In a strong indictment of the popular perception that madrassas attracts many Indian Muslims, a government-sponsored study says barely three percent of the community's children study in the seminaries.
An investigation into the "Social, Economic and Educational Status of Muslim Community of India" says that the number of madrassa attending students is much less than commonly believed.
Figures from the National Council for Applied Economic Research (NCAER) "indicate that only about four percent of all Muslims students of the school going age group are enrolled in madrassas.
"At the all-India level this works out to be about three percent of all Muslim children of school going age.
"The NCAER data is supported by estimates made from school level NCERT (National Council for Educational Research and Training) data: which indicates a somewhat lower level of 2.3 percent of Muslim children aged 7-19 years who study in madrassas. The proportions are higher in rural areas and among males."
According to the report authored by former Delhi high court chief justice Rajinder Sachar and placed in parliament, it is often believed that a large proportion of Muslim children study in madrassas, mostly to learn the religious discourse and to ensure the continuation of Islamic culture and life.
"A persistent belief nurtured, in the absence of statistical data and evidence, is that Muslim parents have a preference for religious education leading to dependence on madrassas," says the 404-page exhaustive report, dealing at some length on the educational status of Indian Muslims.
"It is also argued that education in madrassas often encourages religious fundamentalism and creates a sense of alienation from the mainstream," it says, adding that this is not backed by facts.
One reason for the misconception, the report says, is that people do not distinguish between madrassas and maktabs.
"While madrassas provide education (religious and/or regular), maktabs are neighbourhood schools, often attached to mosques, that provide religious education to children who attend other schools to get 'mainstream' education.
"Thus maktabs provide part time religious education and are complementary to the formal educational institutions."
The report says that in Kerala for instance more than 60,000 Muslim students study in both 'mainstream' institutions and maktabs at the same time.
"Since private and government-aided schools do not teach Urdu adequately, children have to be taught to read the scriptures at home. Some children are taught to read the Holy Quran by their parents, relatives or by private tutors.

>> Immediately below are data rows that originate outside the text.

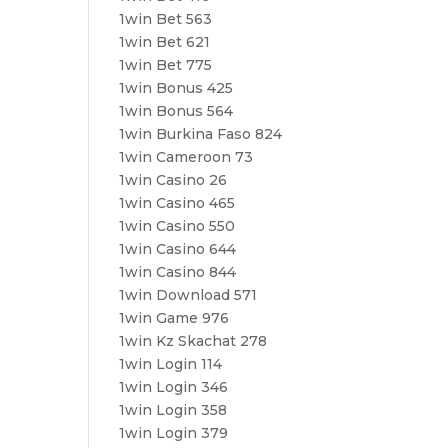
1win Bet 563
1win Bet 621
1win Bet 775
1win Bonus 425
1win Bonus 564
1win Burkina Faso 824
1win Cameroon 73
1win Casino 26
1win Casino 465
1win Casino 550
1win Casino 644
1win Casino 844
1win Download 571
1win Game 976
1win Kz Skachat 278
1win Login 114
1win Login 346
1win Login 358
1win Login 379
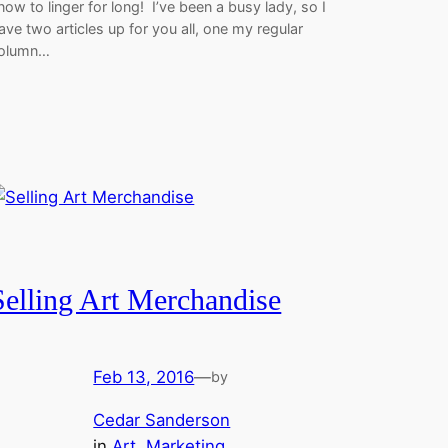
now to linger for long! I’ve been a busy lady, so I
ave two articles up for you all, one my regular
olumn…
Selling Art Merchandise
Feb 13, 2016
—
by
Cedar Sanderson
in
Art
, 
Marketing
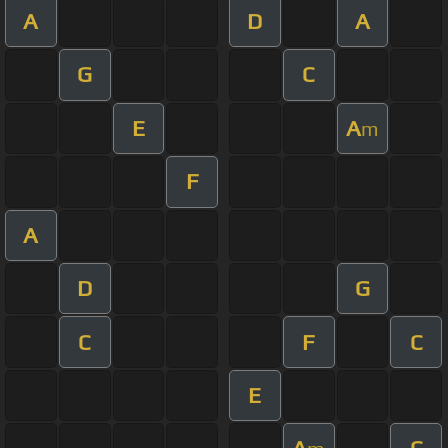
A
D
A
G
C
E
A
m
F
A
D
G
C
F
C
E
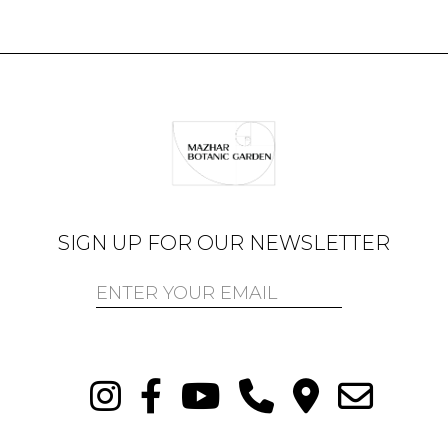
SIGN UP FOR OUR NEWSLETTER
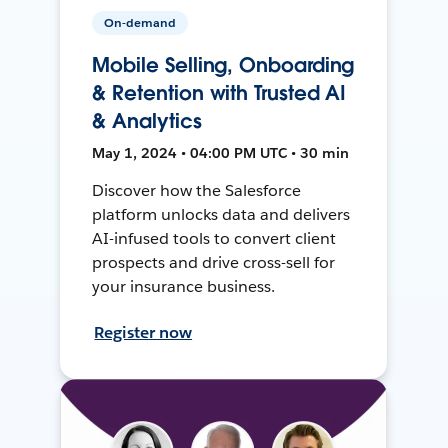
On-demand
Mobile Selling, Onboarding
& Retention with Trusted AI
& Analytics
May 1, 2024 • 04:00 PM UTC • 30 min
Discover how the Salesforce
platform unlocks data and delivers
AI-infused tools to convert client
prospects and drive cross-sell for
your insurance business.
Register now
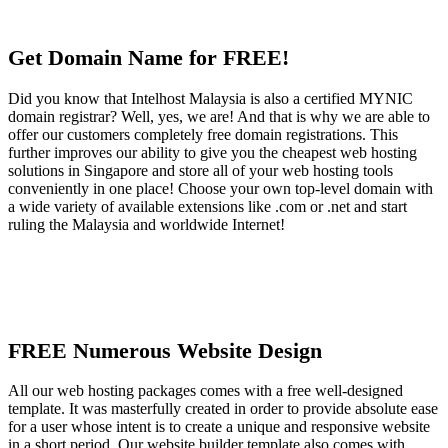
Get Domain Name for FREE!
Did you know that Intelhost Malaysia is also a certified MYNIC
domain registrar? Well, yes, we are! And that is why we are able to
offer our customers completely free domain registrations. This
further improves our ability to give you the cheapest web hosting
solutions in Singapore and store all of your web hosting tools
conveniently in one place! Choose your own top-level domain with
a wide variety of available extensions like .com or .net and start
ruling the Malaysia and worldwide Internet!
FREE Numerous Website Design
All our web hosting packages comes with a free well-designed
template. It was masterfully created in order to provide absolute ease
for a user whose intent is to create a unique and responsive website
in a short period. Our website builder template also comes with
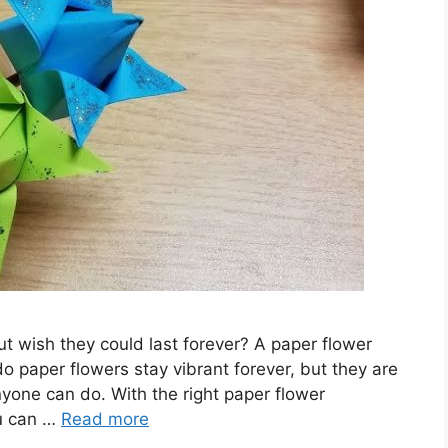
ut wish they could last forever? A paper flower
do paper flowers stay vibrant forever, but they are
nyone can do. With the right paper flower
ou can …
Read more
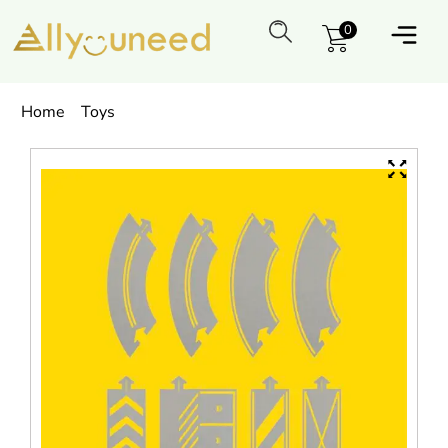
0
Home
Toys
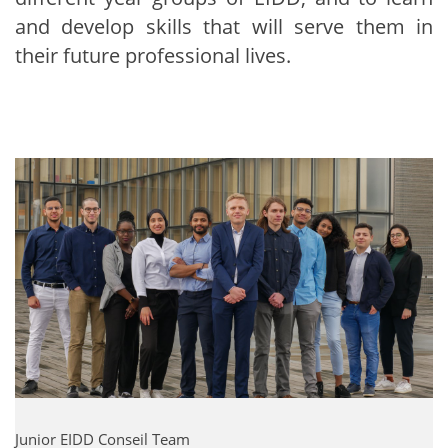
and develop skills that will serve them in
their future professional lives.
Junior EIDD Conseil Team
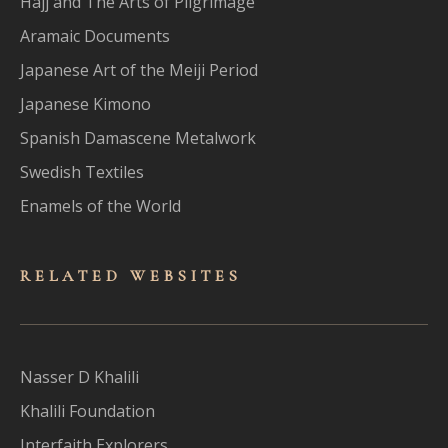
Hajj and The Arts of Pilgrimage
Aramaic Documents
Japanese Art of the Meiji Period
Japanese Kimono
Spanish Damascene Metalwork
Swedish Textiles
Enamels of the World
RELATED WEBSITES
Nasser D Khalili
Khalili Foundation
Interfaith Explorers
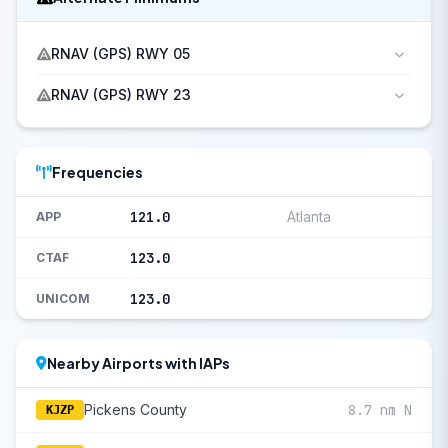
RNAV (GPS) RWY 05
RNAV (GPS) RWY 23
Frequencies
121.0
Atlanta
APP
123.0
CTAF
123.0
UNICOM
Nearby Airports with IAPs
Pickens County
8.7 nm N
KJZP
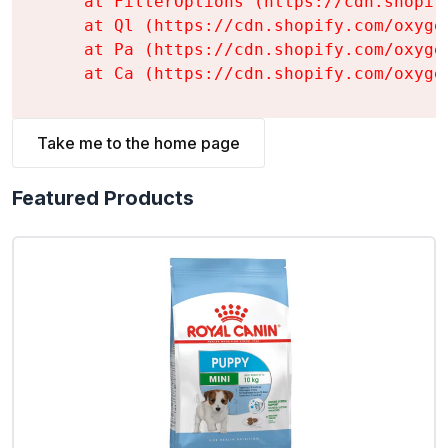
    at FilterOptions (https://cdn.shopif
    at Ql (https://cdn.shopify.com/oxyge
    at Pa (https://cdn.shopify.com/oxyge
    at Ca (https://cdn.shopify.com/oxyge
Take me to the home page
Featured Products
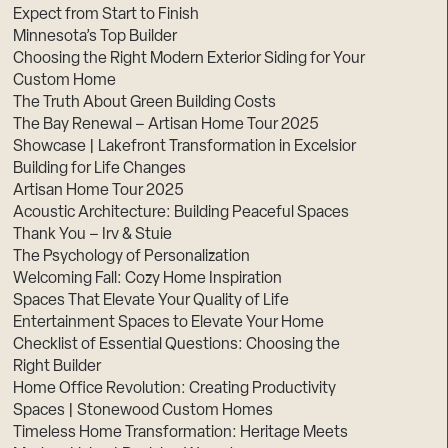
Expect from Start to Finish
Minnesota’s Top Builder
Choosing the Right Modern Exterior Siding for Your
Custom Home
The Truth About Green Building Costs
The Bay Renewal – Artisan Home Tour 2025
Showcase | Lakefront Transformation in Excelsior
Building for Life Changes
Artisan Home Tour 2025
Acoustic Architecture: Building Peaceful Spaces
Thank You – Irv & Stuie
The Psychology of Personalization
Welcoming Fall: Cozy Home Inspiration
Spaces That Elevate Your Quality of Life
Entertainment Spaces to Elevate Your Home
Checklist of Essential Questions: Choosing the
Right Builder
Home Office Revolution: Creating Productivity
Spaces | Stonewood Custom Homes
Timeless Home Transformation: Heritage Meets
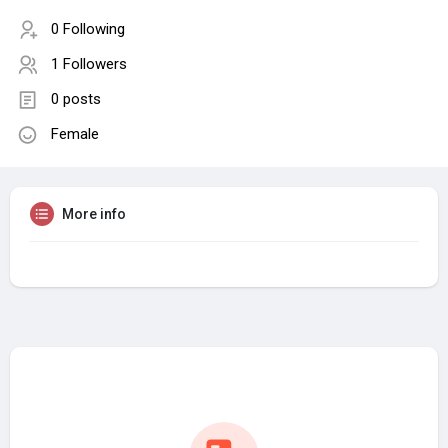
0 Following
1 Followers
0 posts
Female
More info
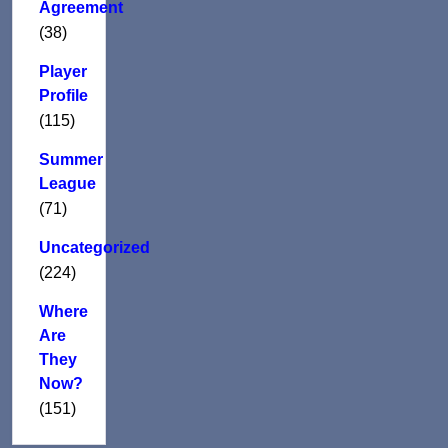
Agreement
(38)
Player
Profile
(115)
Summer
League
(71)
Uncategorized
(224)
Where
Are
They
Now?
(151)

"In many cases, especially in low and medium income families, parents do not have the time or ability to teach their children themselves. Micro level studies show that such parents admit their children to maktabs, in addition to secular schools. In such cases, the children study in two schools."
The report adds that madrassas, besides providing religious education, have also contributed towards the general education of Muslims.
"Very often one finds that madrassas have indeed provided schooling to Muslim children where the state has failed them. Many children go to madrassas and thereby acquire some level of literacy/education when there is no school in the neighbourhood. This effort needs to be recognised."
Muslims number some 140 million in India and constitute its largest minority.